◆ Task 1
In the text about the Phyllis Hyman album below, what position did the single "You Know How to Love Me" reach on the dance charts?

◆ Selected extract
----
You Know How to Love Me is the fourth album by American soul singer-songwriter Phyllis Hyman. It was released by Arista Records in 1979, and produced by James Mtume & Reggie Lucas.

Reception

Writing in Smash Hits, Bev Hillier described You Know How to Love Me as a "great album" that was "relaxing, pleasant, easy listening and anything similar that you can think of". Hillier went on to describe Hyman's voice as "amazing and perfectly used".

According to the Allmusic review by Jose F. Promis, "The album never truly realized its full potential, but does include the song that would become one of Hyman's signature tunes, "You Know How to Love Me." The song was never a blockbuster hit, but has grown into a classic, covered by artists such as Lisa Stansfield and Robin S". The album reached number ten on the R&B charts in 1980. The single, "You Know How to Love Me" was a club smash reaching number six on the dance charts.
----
◆ Records for this exercise
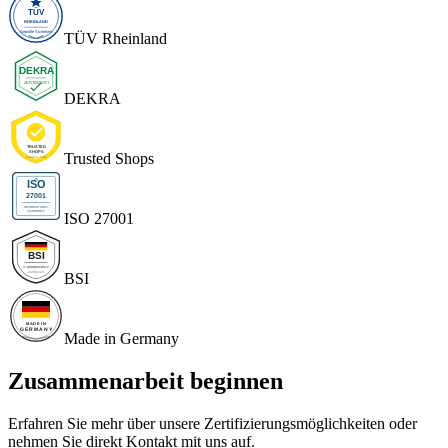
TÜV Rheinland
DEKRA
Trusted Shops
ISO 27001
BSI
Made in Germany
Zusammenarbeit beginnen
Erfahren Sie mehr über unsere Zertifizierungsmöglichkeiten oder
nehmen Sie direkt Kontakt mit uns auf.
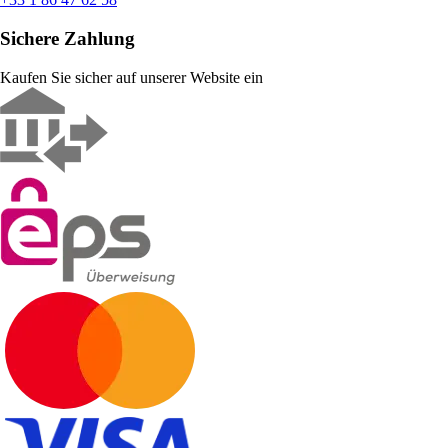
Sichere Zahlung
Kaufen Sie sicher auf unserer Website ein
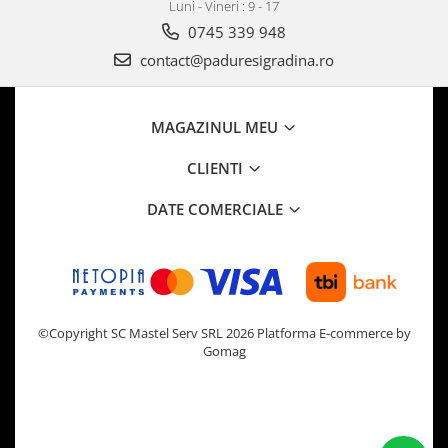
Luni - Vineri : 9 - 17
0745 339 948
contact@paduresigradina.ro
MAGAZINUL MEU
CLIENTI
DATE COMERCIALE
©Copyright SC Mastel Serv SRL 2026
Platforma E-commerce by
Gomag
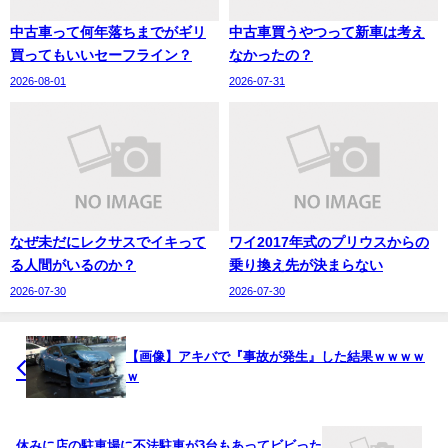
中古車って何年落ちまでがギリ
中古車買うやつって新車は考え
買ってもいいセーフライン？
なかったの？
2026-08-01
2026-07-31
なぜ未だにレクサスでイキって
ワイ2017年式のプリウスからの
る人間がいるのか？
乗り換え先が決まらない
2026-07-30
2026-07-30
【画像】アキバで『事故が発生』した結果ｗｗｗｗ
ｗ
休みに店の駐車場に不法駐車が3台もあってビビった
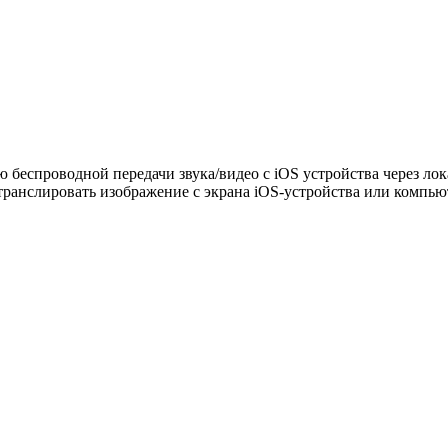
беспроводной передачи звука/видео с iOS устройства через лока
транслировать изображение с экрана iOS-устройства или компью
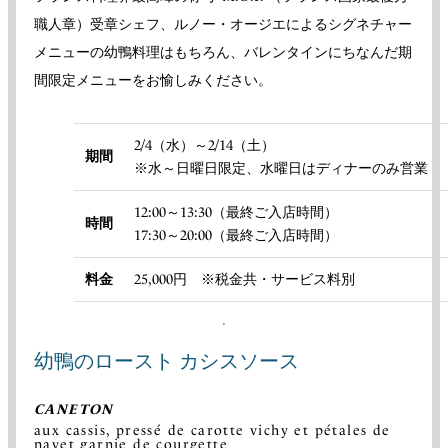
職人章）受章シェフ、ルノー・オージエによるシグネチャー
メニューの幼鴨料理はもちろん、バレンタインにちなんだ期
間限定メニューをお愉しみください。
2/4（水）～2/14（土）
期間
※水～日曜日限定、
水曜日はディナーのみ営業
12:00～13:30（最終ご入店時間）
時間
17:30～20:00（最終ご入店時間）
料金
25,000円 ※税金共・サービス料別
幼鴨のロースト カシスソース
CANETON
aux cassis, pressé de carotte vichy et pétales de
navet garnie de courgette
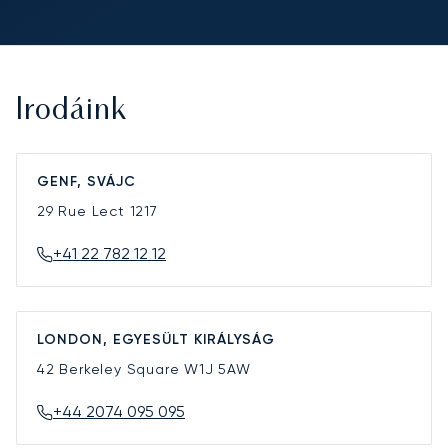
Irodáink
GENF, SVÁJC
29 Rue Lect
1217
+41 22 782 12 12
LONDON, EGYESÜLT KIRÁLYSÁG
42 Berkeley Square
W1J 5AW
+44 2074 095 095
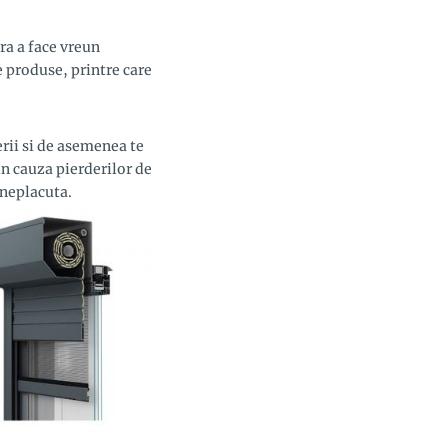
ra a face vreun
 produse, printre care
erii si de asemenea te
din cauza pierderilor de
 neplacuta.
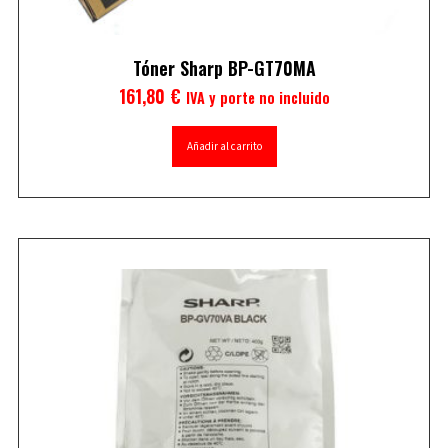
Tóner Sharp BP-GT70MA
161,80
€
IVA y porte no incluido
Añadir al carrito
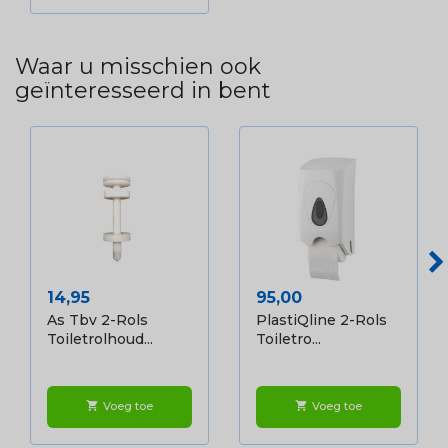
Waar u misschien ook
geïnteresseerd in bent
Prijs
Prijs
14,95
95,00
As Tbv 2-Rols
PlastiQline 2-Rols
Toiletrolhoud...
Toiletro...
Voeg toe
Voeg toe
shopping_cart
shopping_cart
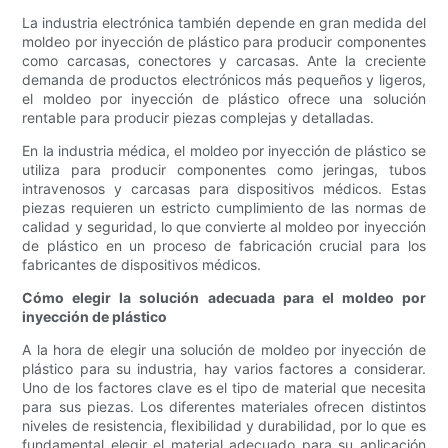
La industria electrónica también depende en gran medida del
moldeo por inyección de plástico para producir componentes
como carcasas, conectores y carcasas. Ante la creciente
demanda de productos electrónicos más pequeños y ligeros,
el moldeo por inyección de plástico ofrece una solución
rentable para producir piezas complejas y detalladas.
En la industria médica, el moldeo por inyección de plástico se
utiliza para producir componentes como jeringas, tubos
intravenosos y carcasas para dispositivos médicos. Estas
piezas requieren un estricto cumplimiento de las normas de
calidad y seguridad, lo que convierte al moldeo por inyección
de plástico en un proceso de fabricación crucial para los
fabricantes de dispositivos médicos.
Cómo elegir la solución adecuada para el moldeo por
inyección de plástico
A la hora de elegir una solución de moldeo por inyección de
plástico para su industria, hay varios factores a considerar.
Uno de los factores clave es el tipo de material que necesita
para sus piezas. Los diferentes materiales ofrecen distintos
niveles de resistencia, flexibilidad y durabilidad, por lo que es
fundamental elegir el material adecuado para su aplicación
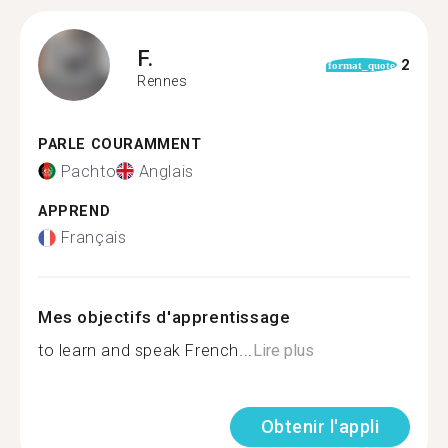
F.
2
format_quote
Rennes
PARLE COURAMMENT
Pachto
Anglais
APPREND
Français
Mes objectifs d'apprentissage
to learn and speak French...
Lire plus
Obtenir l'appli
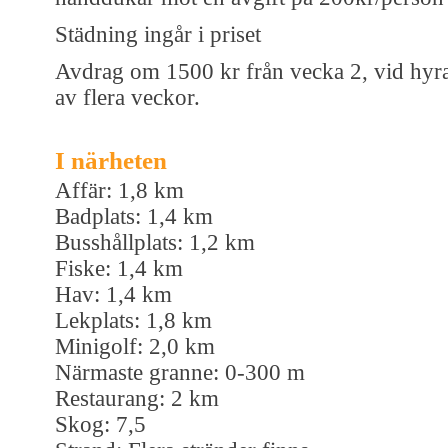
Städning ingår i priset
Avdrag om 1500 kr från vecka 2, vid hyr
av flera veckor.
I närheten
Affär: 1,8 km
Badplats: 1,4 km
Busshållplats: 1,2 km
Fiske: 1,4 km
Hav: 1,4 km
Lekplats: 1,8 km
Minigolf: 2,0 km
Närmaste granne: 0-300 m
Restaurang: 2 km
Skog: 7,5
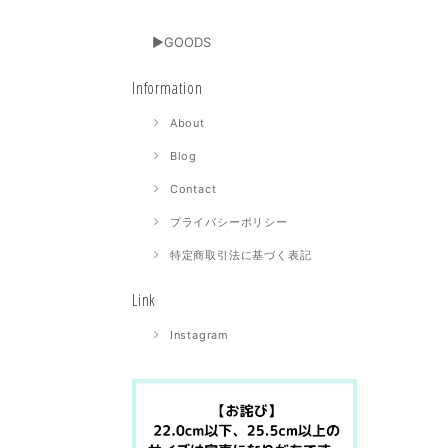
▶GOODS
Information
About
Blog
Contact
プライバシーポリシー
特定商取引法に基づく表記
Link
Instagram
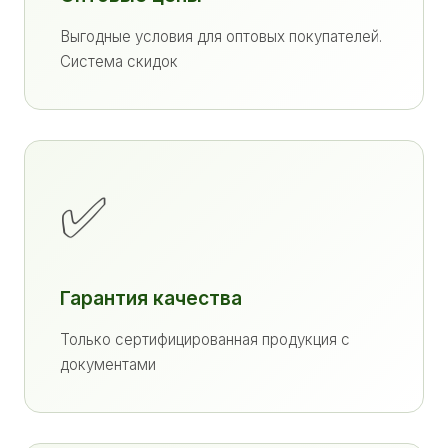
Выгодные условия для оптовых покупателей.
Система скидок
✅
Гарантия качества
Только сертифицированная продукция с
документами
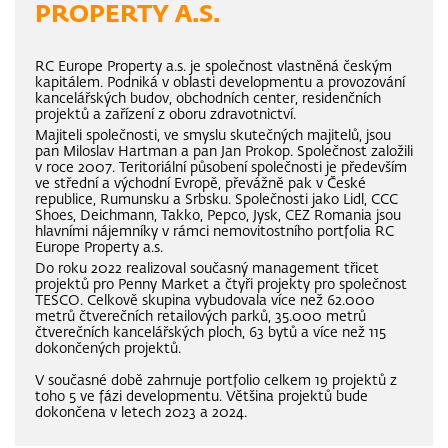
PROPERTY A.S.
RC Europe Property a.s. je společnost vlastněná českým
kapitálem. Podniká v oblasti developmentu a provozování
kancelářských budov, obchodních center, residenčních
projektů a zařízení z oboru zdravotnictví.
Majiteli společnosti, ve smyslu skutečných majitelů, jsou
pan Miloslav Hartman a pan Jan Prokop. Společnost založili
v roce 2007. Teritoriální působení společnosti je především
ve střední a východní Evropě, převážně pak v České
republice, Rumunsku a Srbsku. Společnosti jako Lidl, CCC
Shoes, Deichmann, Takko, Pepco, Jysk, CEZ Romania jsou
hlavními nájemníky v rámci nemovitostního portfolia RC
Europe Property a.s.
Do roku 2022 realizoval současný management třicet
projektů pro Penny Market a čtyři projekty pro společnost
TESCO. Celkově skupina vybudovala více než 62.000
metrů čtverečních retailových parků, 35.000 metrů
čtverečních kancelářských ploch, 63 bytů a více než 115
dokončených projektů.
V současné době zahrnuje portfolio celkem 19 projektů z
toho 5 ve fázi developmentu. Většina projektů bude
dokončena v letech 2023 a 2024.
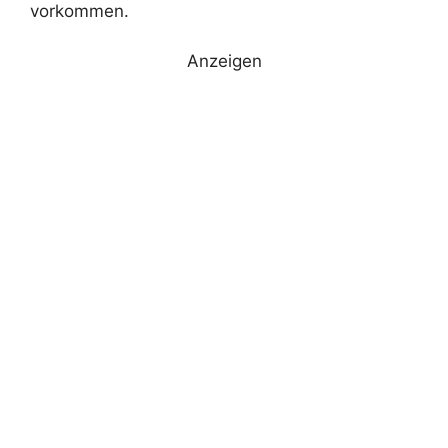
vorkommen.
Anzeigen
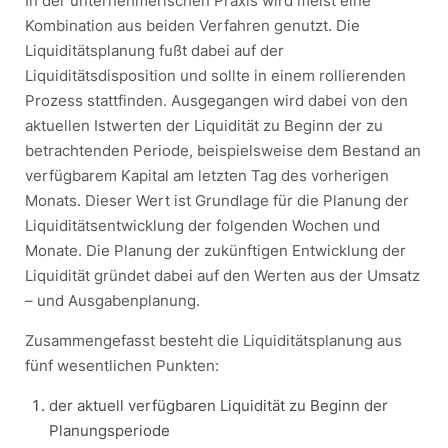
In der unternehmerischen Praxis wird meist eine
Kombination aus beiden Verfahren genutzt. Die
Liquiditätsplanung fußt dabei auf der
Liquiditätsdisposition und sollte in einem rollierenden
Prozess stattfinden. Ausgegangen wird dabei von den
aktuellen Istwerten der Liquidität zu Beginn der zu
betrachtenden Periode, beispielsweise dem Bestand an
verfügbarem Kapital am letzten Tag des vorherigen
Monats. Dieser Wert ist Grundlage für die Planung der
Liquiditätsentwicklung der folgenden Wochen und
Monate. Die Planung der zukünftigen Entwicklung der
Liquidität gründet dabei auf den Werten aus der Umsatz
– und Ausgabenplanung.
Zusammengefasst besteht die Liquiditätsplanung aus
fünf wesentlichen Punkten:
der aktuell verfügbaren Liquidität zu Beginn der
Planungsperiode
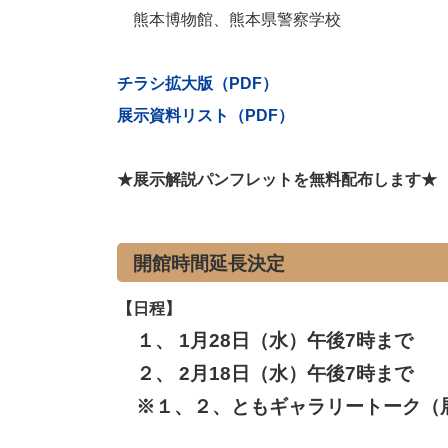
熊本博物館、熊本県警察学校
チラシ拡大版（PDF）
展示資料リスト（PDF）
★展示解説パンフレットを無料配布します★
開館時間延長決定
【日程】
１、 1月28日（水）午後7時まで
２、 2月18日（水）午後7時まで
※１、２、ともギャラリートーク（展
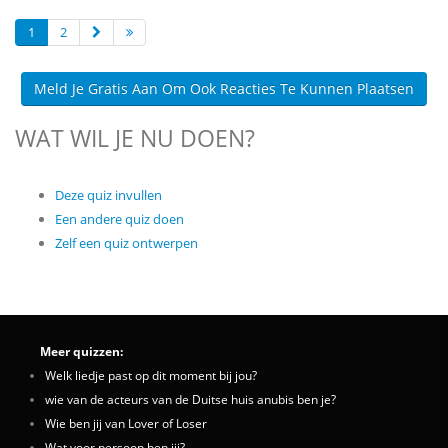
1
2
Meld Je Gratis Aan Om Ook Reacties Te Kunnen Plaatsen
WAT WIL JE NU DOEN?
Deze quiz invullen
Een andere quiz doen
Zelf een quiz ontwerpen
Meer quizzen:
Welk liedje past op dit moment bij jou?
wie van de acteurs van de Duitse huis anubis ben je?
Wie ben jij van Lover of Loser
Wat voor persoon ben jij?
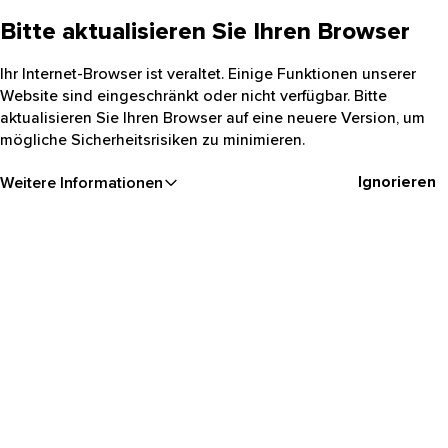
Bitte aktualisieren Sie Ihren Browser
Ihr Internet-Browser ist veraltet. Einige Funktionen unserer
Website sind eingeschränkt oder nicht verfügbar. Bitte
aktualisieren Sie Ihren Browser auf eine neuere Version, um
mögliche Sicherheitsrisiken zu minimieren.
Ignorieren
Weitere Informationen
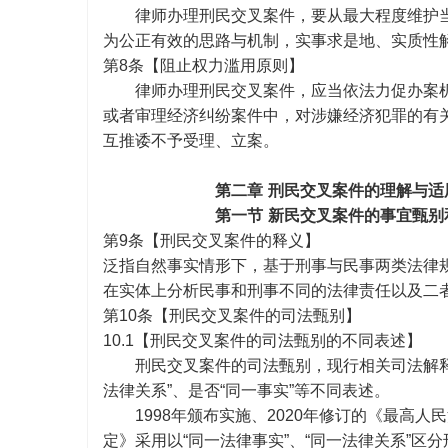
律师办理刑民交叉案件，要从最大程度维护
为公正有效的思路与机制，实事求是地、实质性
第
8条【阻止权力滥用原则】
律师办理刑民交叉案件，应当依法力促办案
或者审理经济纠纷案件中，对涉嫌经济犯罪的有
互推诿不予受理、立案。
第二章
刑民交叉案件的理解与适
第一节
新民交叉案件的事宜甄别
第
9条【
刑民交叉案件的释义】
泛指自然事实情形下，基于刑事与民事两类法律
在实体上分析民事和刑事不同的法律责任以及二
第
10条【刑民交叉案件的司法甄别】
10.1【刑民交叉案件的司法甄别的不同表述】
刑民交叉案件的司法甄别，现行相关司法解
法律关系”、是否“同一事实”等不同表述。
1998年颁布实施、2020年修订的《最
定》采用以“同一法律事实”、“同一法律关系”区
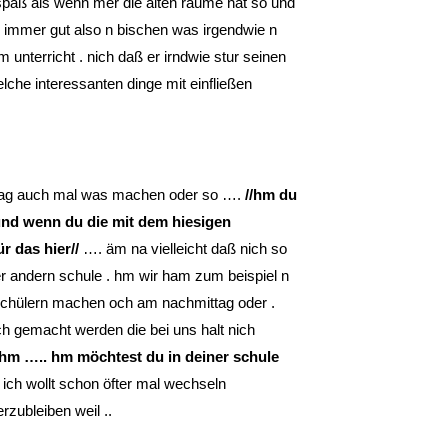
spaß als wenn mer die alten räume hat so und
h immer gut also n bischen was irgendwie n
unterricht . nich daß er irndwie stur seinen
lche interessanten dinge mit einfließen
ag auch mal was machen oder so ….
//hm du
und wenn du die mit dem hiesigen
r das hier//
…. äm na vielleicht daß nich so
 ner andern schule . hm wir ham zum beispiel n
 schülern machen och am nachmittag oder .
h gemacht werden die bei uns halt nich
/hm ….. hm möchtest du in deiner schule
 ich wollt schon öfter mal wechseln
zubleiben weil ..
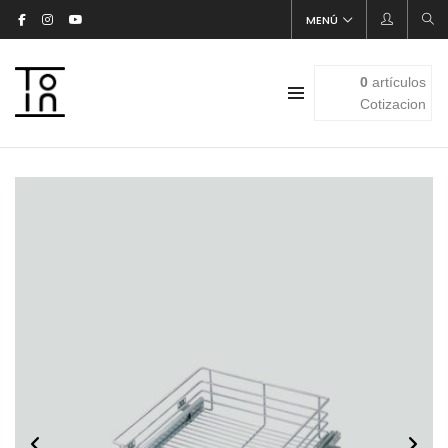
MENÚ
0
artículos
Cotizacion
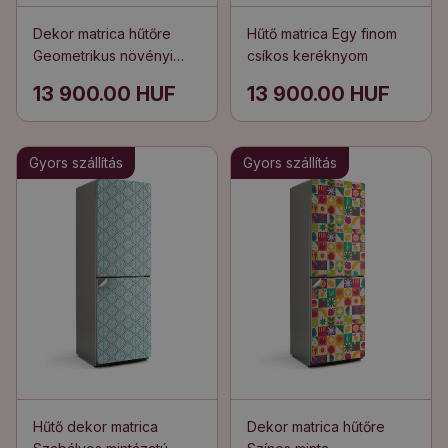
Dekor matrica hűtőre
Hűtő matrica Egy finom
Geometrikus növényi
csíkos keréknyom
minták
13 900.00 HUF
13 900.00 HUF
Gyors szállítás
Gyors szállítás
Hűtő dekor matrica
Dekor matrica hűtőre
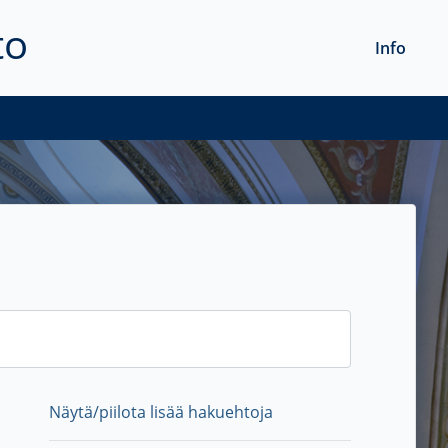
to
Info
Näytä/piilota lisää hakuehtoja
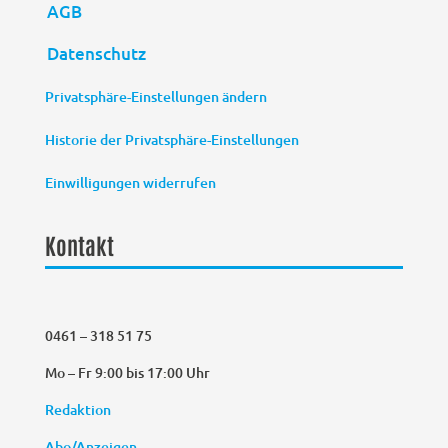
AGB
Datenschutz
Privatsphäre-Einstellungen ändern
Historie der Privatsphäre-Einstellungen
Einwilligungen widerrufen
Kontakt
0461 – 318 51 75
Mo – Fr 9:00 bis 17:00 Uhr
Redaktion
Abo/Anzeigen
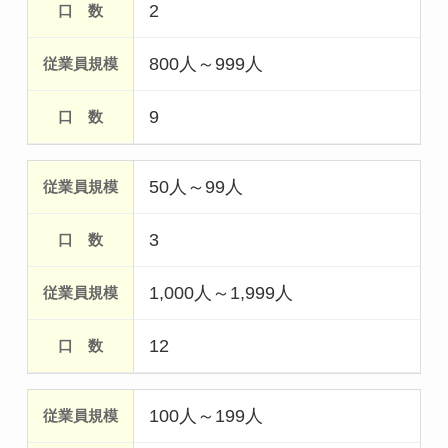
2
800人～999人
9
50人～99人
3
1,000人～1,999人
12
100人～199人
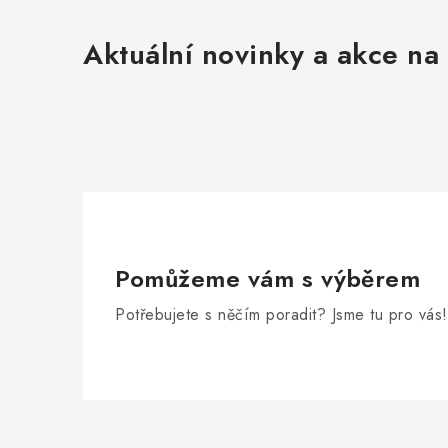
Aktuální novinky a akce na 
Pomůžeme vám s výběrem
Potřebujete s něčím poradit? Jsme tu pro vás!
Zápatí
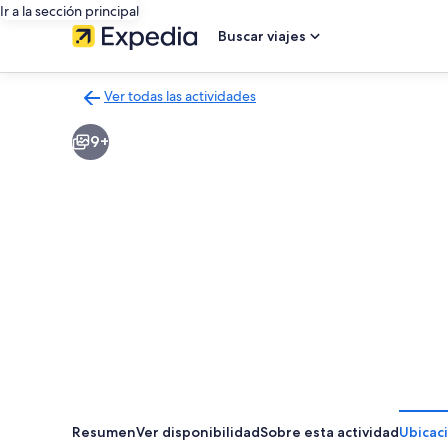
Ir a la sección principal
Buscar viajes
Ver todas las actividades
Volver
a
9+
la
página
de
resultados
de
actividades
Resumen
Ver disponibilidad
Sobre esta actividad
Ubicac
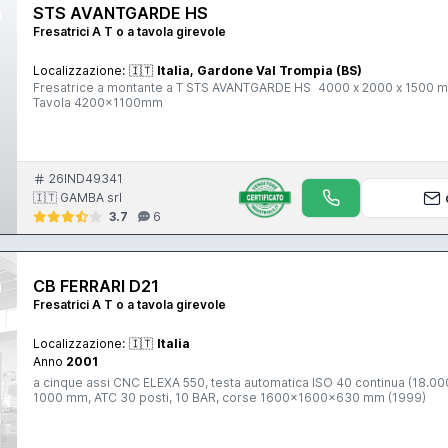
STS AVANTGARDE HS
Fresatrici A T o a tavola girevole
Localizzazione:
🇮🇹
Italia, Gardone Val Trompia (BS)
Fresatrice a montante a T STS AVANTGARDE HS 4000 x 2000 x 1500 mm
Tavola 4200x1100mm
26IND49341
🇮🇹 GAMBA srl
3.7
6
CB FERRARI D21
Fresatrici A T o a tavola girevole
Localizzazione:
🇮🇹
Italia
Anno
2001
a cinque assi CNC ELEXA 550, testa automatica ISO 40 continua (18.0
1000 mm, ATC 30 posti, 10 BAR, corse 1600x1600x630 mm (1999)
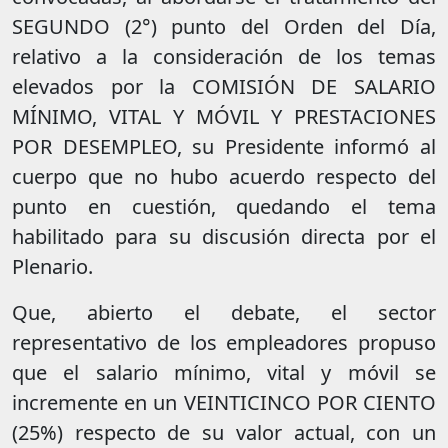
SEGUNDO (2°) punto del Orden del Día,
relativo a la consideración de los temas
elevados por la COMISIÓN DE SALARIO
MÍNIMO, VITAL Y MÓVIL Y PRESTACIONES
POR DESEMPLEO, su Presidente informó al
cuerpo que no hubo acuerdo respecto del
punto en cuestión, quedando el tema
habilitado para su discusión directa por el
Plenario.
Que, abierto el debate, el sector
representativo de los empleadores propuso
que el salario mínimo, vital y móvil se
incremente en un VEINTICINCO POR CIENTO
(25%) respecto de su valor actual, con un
----
◆ Task 2
From the listing above, copy out the lines starting with the one that contains "La industria electrónica" and ending with the one that contains "niveles de resistencia, flexibilidad", both included.

◆ Task response 1
Number six.

◆ Task response 2
La industria electrónica también depende en gran medida del
moldeo por inyección de plástico para producir componentes
como carcasas, conectores y carcasas. Ante la creciente
demanda de productos electrónicos más pequeños y ligeros,
el moldeo por inyección de plástico ofrece una solución
rentable para producir piezas complejas y detalladas.
En la industria médica, el moldeo por inyección de plástico se
utiliza para producir componentes como jeringas, tubos
intravenosos y carcasas para dispositivos médicos. Estas
piezas requieren un estricto cumplimiento de las normas de
calidad y seguridad, lo que convierte al moldeo por inyección
de plástico en un proceso de fabricación crucial para los
fabricantes de dispositivos médicos.
Cómo elegir la solución adecuada para el moldeo por
inyección de plástico
A la hora de elegir una solución de moldeo por inyección de
plástico para su industria, hay varios factores a considerar.
Uno de los factores clave es el tipo de material que necesita
para sus piezas. Los diferentes materiales ofrecen distintos
niveles de resistencia, flexibilidad y durabilidad, por lo que es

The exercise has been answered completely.